- **WHAT YOU WILL DO**: Pull out all lines from the listing below in which the word "KiCad" appears.

START DATA SECTION

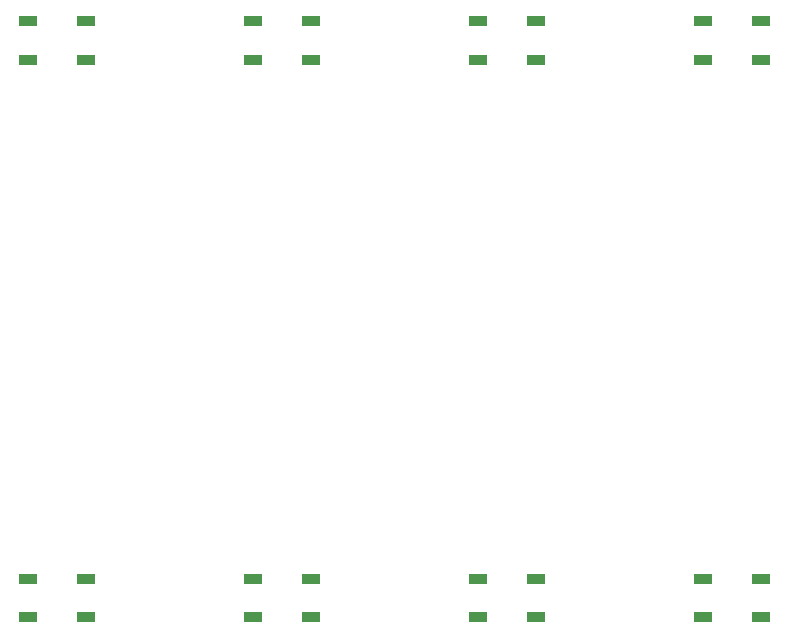
<source format=gbr>
%TF.GenerationSoftware,KiCad,Pcbnew,7.0.2*%
%TF.CreationDate,2023-06-20T02:09:05-06:00*%
%TF.ProjectId,dc31,64633331-2e6b-4696-9361-645f70636258,rev?*%
%TF.SameCoordinates,Original*%
%TF.FileFunction,Paste,Top*%
%TF.FilePolarity,Positive*%
%FSLAX46Y46*%
G04 Gerber Fmt 4.6, Leading zero omitted, Abs format (unit mm)*
G04 Created by KiCad (PCBNEW 7.0.2) date 2023-06-20 02:09:05*
%MOMM*%
%LPD*%
G01*
G04 APERTURE LIST*
%ADD10R,1.500000X0.900000*%
G04 APERTURE END LIST*
D10*
%TO.C,D6*%
X140298000Y-151120000D03*
X140298000Y-154420000D03*
X145198000Y-154420000D03*
X145198000Y-151120000D03*
%TD*%
%TO.C,D1*%
X121248000Y-103888000D03*
X121248000Y-107188000D03*
X126148000Y-107188000D03*
X126148000Y-103888000D03*
%TD*%
%TO.C,D7*%
X159348000Y-151120000D03*
X159348000Y-154420000D03*
X164248000Y-154420000D03*
X164248000Y-151120000D03*
%TD*%
%TO.C,D8*%
X178398000Y-151120000D03*
X178398000Y-154420000D03*
X183298000Y-154420000D03*
X183298000Y-151120000D03*
%TD*%
%TO.C,D3*%
X159348000Y-103888000D03*
X159348000Y-107188000D03*
X164248000Y-107188000D03*
X164248000Y-103888000D03*
%TD*%
%TO.C,D5*%
X121248000Y-151120000D03*
X121248000Y-154420000D03*
X126148000Y-154420000D03*
X126148000Y-151120000D03*
%TD*%
%TO.C,D4*%
X178398000Y-103888000D03*
X178398000Y-107188000D03*
X183298000Y-107188000D03*
X183298000Y-103888000D03*
%TD*%
%TO.C,D2*%
X140298000Y-103888000D03*
X140298000Y-107188000D03*
X145198000Y-107188000D03*
X145198000Y-103888000D03*
%TD*%
M02*

</source>
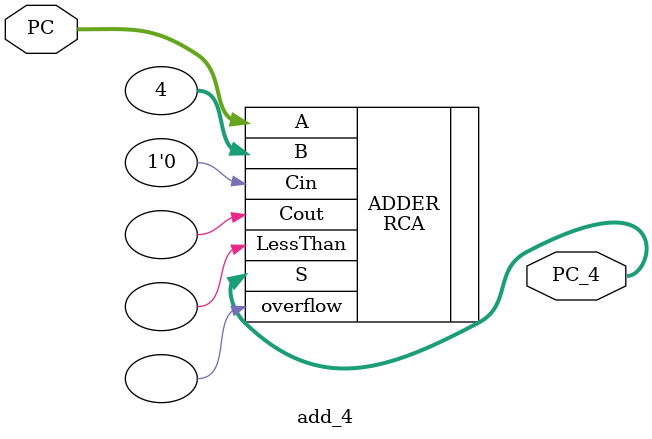
<source format=v>
module add_4 #(parameter n=32) (
	input [n-1:0] PC,
	output [n-1:0] PC_4
);
RCA #(.n(n)) ADDER (
	.A(PC),
	.B(32'd4),
	.Cin(1'b0),
	.Cout(),
	.overflow(),
	.LessThan(),
	.S(PC_4)
);
endmodule
</source>
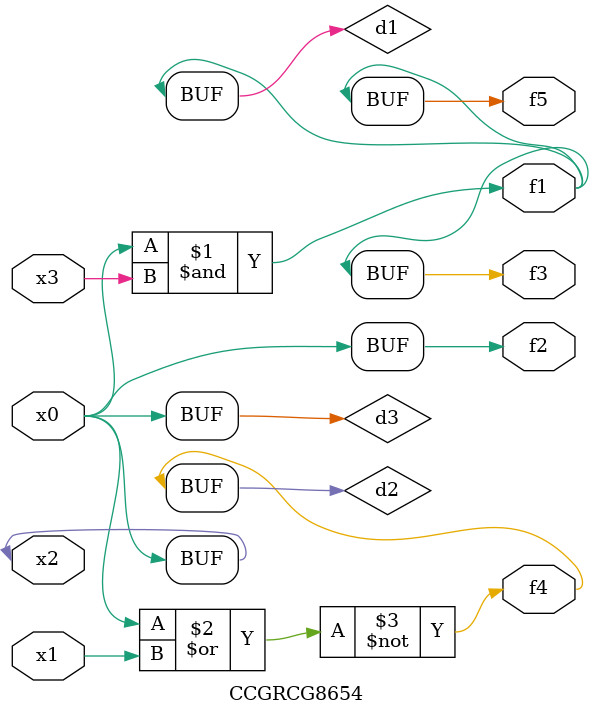
<source format=v>
module CCGRCG8654(
	input x0, x1, x2, x3,
	output f1, f2, f3, f4, f5
);

	wire d1, d2, d3;

	and (d1, x2, x3);
	nor (d2, x0, x1);
	buf (d3, x0, x2);
	assign f1 = d1;
	assign f2 = d3;
	assign f3 = d1;
	assign f4 = d2;
	assign f5 = d1;
endmodule

</source>
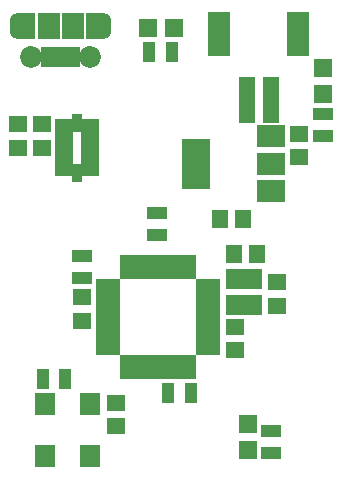
<source format=gbr>
G04 #@! TF.GenerationSoftware,KiCad,Pcbnew,5.0.0-fee4fd1~66~ubuntu16.04.1*
G04 #@! TF.CreationDate,2019-02-25T08:40:39-05:00*
G04 #@! TF.ProjectId,circuit,636972637569742E6B696361645F7063,rev?*
G04 #@! TF.SameCoordinates,Original*
G04 #@! TF.FileFunction,Soldermask,Top*
G04 #@! TF.FilePolarity,Negative*
%FSLAX46Y46*%
G04 Gerber Fmt 4.6, Leading zero omitted, Abs format (unit mm)*
G04 Created by KiCad (PCBNEW 5.0.0-fee4fd1~66~ubuntu16.04.1) date Mon Feb 25 08:40:39 2019*
%MOMM*%
%LPD*%
G01*
G04 APERTURE LIST*
%ADD10R,1.545000X0.950000*%
%ADD11R,0.950000X1.545000*%
%ADD12R,1.650000X1.400000*%
%ADD13R,1.400000X1.650000*%
%ADD14R,1.600000X1.600000*%
%ADD15R,1.400000X3.900000*%
%ADD16R,1.900000X3.800000*%
%ADD17R,1.700000X1.100000*%
%ADD18R,1.100000X1.700000*%
%ADD19R,1.800000X1.900000*%
%ADD20R,2.000000X0.950000*%
%ADD21R,0.950000X2.000000*%
%ADD22R,1.600000X1.800000*%
%ADD23R,1.600000X2.300000*%
%ADD24O,1.600000X2.300000*%
%ADD25R,1.900000X2.300000*%
%ADD26C,1.850000*%
%ADD27R,0.800000X1.750000*%
%ADD28R,2.400000X1.900000*%
%ADD29R,2.400000X4.200000*%
G04 APERTURE END LIST*
D10*
G04 #@! TO.C,U3*
X189643800Y-88428580D03*
X189643800Y-84428580D03*
X189643800Y-87628580D03*
X189643800Y-85228580D03*
X191838800Y-84428580D03*
X191838800Y-85228580D03*
X191838800Y-88428580D03*
X191838800Y-87628580D03*
X189643800Y-86028580D03*
X189643800Y-86828580D03*
X191838800Y-86028580D03*
X191838800Y-86828580D03*
D11*
X190741300Y-84331080D03*
X190741300Y-88526080D03*
G04 #@! TD*
D12*
G04 #@! TO.C,C1*
X193987420Y-108022640D03*
X193987420Y-110022640D03*
G04 #@! TD*
G04 #@! TO.C,C4*
X207627220Y-97818700D03*
X207627220Y-99818700D03*
G04 #@! TD*
D13*
G04 #@! TO.C,C5*
X204005940Y-95410020D03*
X206005940Y-95410020D03*
G04 #@! TD*
D12*
G04 #@! TO.C,C6*
X191117220Y-101068380D03*
X191117220Y-99068380D03*
G04 #@! TD*
G04 #@! TO.C,C7*
X204099160Y-103572060D03*
X204099160Y-101572060D03*
G04 #@! TD*
D14*
G04 #@! TO.C,D1*
X198948400Y-76248260D03*
X196748400Y-76248260D03*
G04 #@! TD*
G04 #@! TO.C,D2*
X205173580Y-109816720D03*
X205173580Y-112016720D03*
G04 #@! TD*
G04 #@! TO.C,D3*
X211528660Y-79651500D03*
X211528660Y-81851500D03*
G04 #@! TD*
D15*
G04 #@! TO.C,J1*
X207116680Y-82344260D03*
X205116680Y-82344260D03*
D16*
X209466680Y-76794260D03*
X202766680Y-76794260D03*
G04 #@! TD*
D17*
G04 #@! TO.C,R1*
X207180180Y-110368040D03*
X207180180Y-112268040D03*
G04 #@! TD*
D18*
G04 #@! TO.C,R2*
X198750000Y-78315820D03*
X196850000Y-78315820D03*
G04 #@! TD*
D17*
G04 #@! TO.C,R3*
X211576920Y-83550720D03*
X211576920Y-85450720D03*
G04 #@! TD*
G04 #@! TO.C,R4*
X197464680Y-93847960D03*
X197464680Y-91947960D03*
G04 #@! TD*
D18*
G04 #@! TO.C,R5*
X189725380Y-106011980D03*
X187825380Y-106011980D03*
G04 #@! TD*
G04 #@! TO.C,R6*
X200367940Y-107188000D03*
X198467940Y-107188000D03*
G04 #@! TD*
D17*
G04 #@! TO.C,R7*
X191114680Y-95595400D03*
X191114680Y-97495400D03*
G04 #@! TD*
D19*
G04 #@! TO.C,U1*
X191843820Y-108157920D03*
X188043820Y-108157920D03*
X191843820Y-112557920D03*
X188043820Y-112557920D03*
G04 #@! TD*
D20*
G04 #@! TO.C,U4*
X201856920Y-103556720D03*
X201856920Y-102756720D03*
X201856920Y-101956720D03*
X201856920Y-101156720D03*
X201856920Y-100356720D03*
X201856920Y-99556720D03*
X201856920Y-98756720D03*
X201856920Y-97956720D03*
D21*
X200406920Y-96506720D03*
X199606920Y-96506720D03*
X198806920Y-96506720D03*
X198006920Y-96506720D03*
X197206920Y-96506720D03*
X196406920Y-96506720D03*
X195606920Y-96506720D03*
X194806920Y-96506720D03*
D20*
X193356920Y-97956720D03*
X193356920Y-98756720D03*
X193356920Y-99556720D03*
X193356920Y-100356720D03*
X193356920Y-101156720D03*
X193356920Y-101956720D03*
X193356920Y-102756720D03*
X193356920Y-103556720D03*
D21*
X194806920Y-105006720D03*
X195606920Y-105006720D03*
X196406920Y-105006720D03*
X197206920Y-105006720D03*
X198006920Y-105006720D03*
X198806920Y-105006720D03*
X199606920Y-105006720D03*
X200406920Y-105006720D03*
G04 #@! TD*
D22*
G04 #@! TO.C,Y1*
X205663700Y-99728200D03*
X205663700Y-97528200D03*
X204063700Y-97528200D03*
X204063700Y-99728200D03*
G04 #@! TD*
D23*
G04 #@! TO.C,J5*
X192249380Y-76083680D03*
X186449380Y-76083680D03*
D24*
X185849380Y-76083680D03*
X192849380Y-76083680D03*
D25*
X190349380Y-76083680D03*
D26*
X186849380Y-78783680D03*
D27*
X189349380Y-78783680D03*
X188699380Y-78783680D03*
X188049380Y-78783680D03*
X190649380Y-78783680D03*
X189999380Y-78783680D03*
D26*
X191849380Y-78783680D03*
D25*
X188349380Y-76083680D03*
G04 #@! TD*
D12*
G04 #@! TO.C,C2*
X209494120Y-85248240D03*
X209494120Y-87248240D03*
G04 #@! TD*
D13*
G04 #@! TO.C,C3*
X204819760Y-92458540D03*
X202819760Y-92458540D03*
G04 #@! TD*
D28*
G04 #@! TO.C,U2*
X207132320Y-90074780D03*
X207132320Y-85474780D03*
X207132320Y-87774780D03*
D29*
X200832320Y-87774780D03*
G04 #@! TD*
D12*
G04 #@! TO.C,C8*
X187756800Y-84437980D03*
X187756800Y-86437980D03*
G04 #@! TD*
G04 #@! TO.C,C9*
X185722260Y-86440520D03*
X185722260Y-84440520D03*
G04 #@! TD*
M02*

</source>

END DATA SECTION

- **EXPECTED OUTPUT**:
%TF.GenerationSoftware,KiCad,Pcbnew,7.0.2*%
G04 Created by KiCad (PCBNEW 7.0.2) date 2023-06-20 02:09:05*
G04 #@! TF.GenerationSoftware,KiCad,Pcbnew,5.0.0-fee4fd1~66~ubuntu16.04.1*
G04 Created by KiCad (PCBNEW 5.0.0-fee4fd1~66~ubuntu16.04.1) date Mon Feb 25 08:40:39 2019*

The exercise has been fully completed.